Bergen County Executive Jim Tedesco has been working closely with state health officials and is focused on minimizing the impact to Bergen County residents.
Bergen County Executive Jim Tedesco has been working closely with state health officials and is focused on minimizing the impact to Bergen County residents. Photo Credit: Wikimedia Commons

An unidentified and elderly Bergen County woman was the second life claimed by West Nile Virus in New Jersey this year, state health officials said.

Earlier this month, beloved Little League baseball coach Fred J. Maikisch , 62 of Lodi, died just over a week after his diagnosis.

West Nile Virus cases in New Jersey reached a record high with a total of 31 human cases reported statewide so far this year.
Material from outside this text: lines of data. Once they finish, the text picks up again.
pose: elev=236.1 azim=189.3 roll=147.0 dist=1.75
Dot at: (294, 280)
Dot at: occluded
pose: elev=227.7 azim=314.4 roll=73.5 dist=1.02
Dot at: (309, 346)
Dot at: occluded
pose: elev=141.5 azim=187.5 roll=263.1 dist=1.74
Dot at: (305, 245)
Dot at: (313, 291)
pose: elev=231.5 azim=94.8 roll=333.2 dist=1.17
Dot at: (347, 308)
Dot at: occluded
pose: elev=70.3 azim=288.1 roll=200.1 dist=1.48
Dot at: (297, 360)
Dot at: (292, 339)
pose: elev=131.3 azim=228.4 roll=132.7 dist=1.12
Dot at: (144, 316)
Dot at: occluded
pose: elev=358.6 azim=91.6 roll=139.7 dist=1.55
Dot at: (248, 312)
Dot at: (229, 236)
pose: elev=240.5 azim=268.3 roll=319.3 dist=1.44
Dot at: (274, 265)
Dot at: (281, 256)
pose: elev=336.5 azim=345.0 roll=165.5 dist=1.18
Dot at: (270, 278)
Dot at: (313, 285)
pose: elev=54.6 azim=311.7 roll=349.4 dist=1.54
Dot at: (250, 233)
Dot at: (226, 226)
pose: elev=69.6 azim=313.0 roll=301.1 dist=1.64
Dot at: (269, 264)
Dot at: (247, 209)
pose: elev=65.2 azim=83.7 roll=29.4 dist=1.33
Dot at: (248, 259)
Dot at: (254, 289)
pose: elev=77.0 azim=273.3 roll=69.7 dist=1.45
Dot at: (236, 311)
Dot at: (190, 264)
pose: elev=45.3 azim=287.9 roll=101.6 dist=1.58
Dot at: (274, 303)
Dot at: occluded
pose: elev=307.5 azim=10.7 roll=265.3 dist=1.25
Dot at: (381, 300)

“The number of human West Nile Virus cases is the highest we’ve seen since 2012, and the season is not over yet,” New Jersey Health Commissioner Dr. Shereef Elnahal said.

"The pattern of hot and wet weather this summer has led to an increase in mosquito populations and associated viruses.”

Bergen County Executive Jim Tedesco has been working closely with state health officials and is focused on minimizing the impact to Bergen County residents, Elnahal said.

“Bergen County officials have been proactive in spraying the highest risk areas for mosquitoes to protect the public," Elnahal said. "We are also working with local health departments across the state, who monitor cases and initiate responses as appropriate.”

In 2017, there were eight human cases of West Nile reported. Elnahal said the number of positive West Nile Virus mosquito pools is the highest ever reported, particularly in the northwestern and central parts of the state where levels usually are not high. There has also been an increase in dead and ill bird reports.

“Residents should protect themselves by using repellent, wearing long sleeves and pants and avoiding the outdoors during dawn and dusk when mosquitoes are most active," Commissioner Elnahal said.

“West Nile Virus most often causes mild symptoms, such as fever, headache, body aches or a rash for healthy individuals, but it can cause severe illness in the elderly and those with compromised immune systems.”